### What to do
After finding "ring mcp: (191, 138)" in a line below, print that line and the rest of the lines exactly, leaving out all pictures.

(Excerpts from a dataset)
------------------------------------------------------------
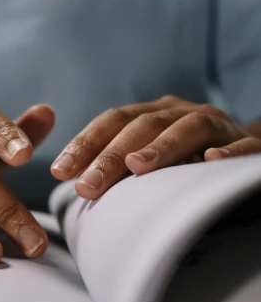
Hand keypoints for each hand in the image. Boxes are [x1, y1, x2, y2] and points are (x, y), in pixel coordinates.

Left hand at [51, 95, 260, 199]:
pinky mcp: (250, 145)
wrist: (247, 155)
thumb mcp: (154, 161)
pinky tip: (211, 161)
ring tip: (137, 167)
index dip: (85, 143)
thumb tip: (76, 188)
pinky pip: (240, 145)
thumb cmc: (189, 164)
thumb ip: (122, 169)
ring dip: (161, 147)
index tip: (59, 170)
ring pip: (188, 128)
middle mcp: (183, 113)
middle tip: (87, 185)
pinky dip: (227, 152)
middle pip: (143, 126)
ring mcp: (218, 126)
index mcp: (155, 114)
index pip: (114, 121)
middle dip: (111, 155)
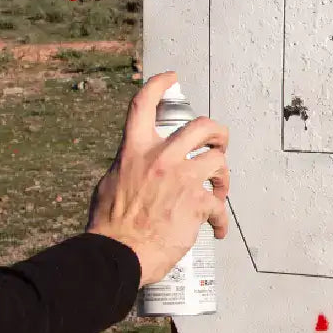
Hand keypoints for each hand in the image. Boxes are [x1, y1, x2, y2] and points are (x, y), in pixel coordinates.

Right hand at [87, 72, 229, 286]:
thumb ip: (128, 166)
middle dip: (217, 132)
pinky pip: (219, 206)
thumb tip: (136, 163)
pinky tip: (217, 229)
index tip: (171, 77)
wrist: (117, 255)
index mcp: (134, 151)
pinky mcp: (196, 204)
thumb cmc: (109, 226)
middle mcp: (161, 159)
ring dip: (223, 177)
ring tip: (219, 191)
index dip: (159, 85)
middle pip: (202, 126)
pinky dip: (220, 219)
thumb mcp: (110, 183)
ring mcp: (181, 179)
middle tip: (218, 142)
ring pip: (218, 161)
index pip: (144, 105)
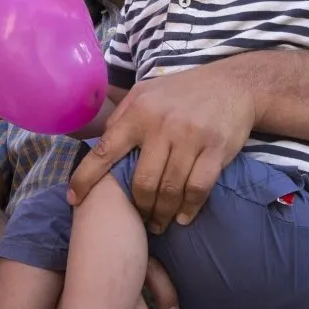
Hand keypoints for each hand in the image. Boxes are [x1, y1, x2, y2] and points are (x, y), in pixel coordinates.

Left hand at [69, 64, 253, 232]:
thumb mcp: (146, 92)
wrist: (234, 84)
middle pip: (143, 182)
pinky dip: (189, 208)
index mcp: (140, 113)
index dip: (86, 178)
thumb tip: (99, 143)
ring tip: (159, 223)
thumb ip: (123, 116)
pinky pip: (198, 188)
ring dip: (162, 213)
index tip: (74, 199)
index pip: (105, 150)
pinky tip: (183, 217)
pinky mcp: (216, 149)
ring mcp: (191, 138)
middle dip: (139, 207)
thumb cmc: (184, 91)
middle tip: (139, 219)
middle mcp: (162, 125)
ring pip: (170, 190)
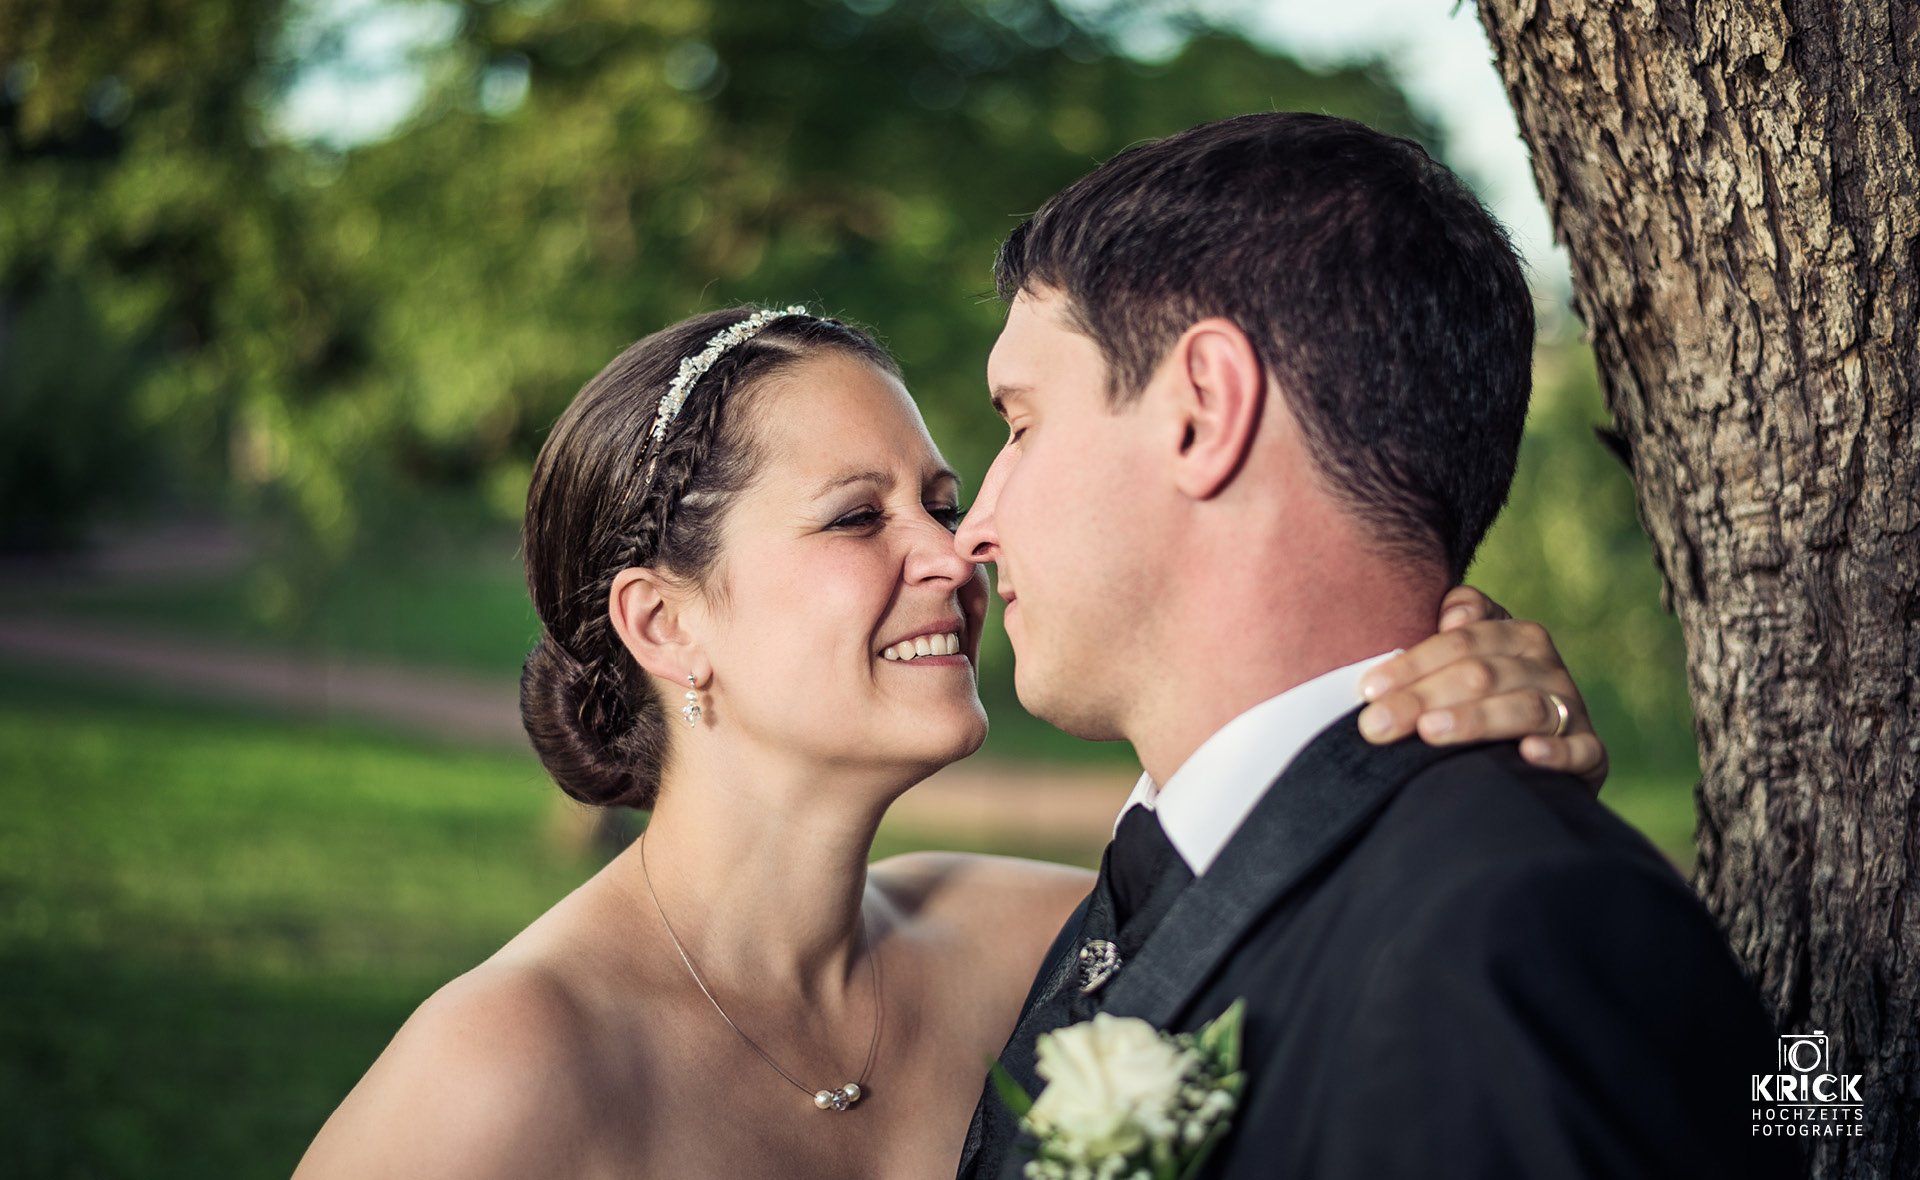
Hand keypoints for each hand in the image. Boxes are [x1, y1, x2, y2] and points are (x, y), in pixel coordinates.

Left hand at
------------------------------------------------------------
### Reply
ring mcp: (191, 138)
middle dip: (139, 207)
thumb cmc: (184, 91)
middle tip: (139, 219)
middle mcp: (162, 125)
ring pip: (170, 190)
Hand keypoints for each hand in the image. Boxes are [x1, y1, x2, y2] and points are (x, y), in pixel coordinates.

Left hand at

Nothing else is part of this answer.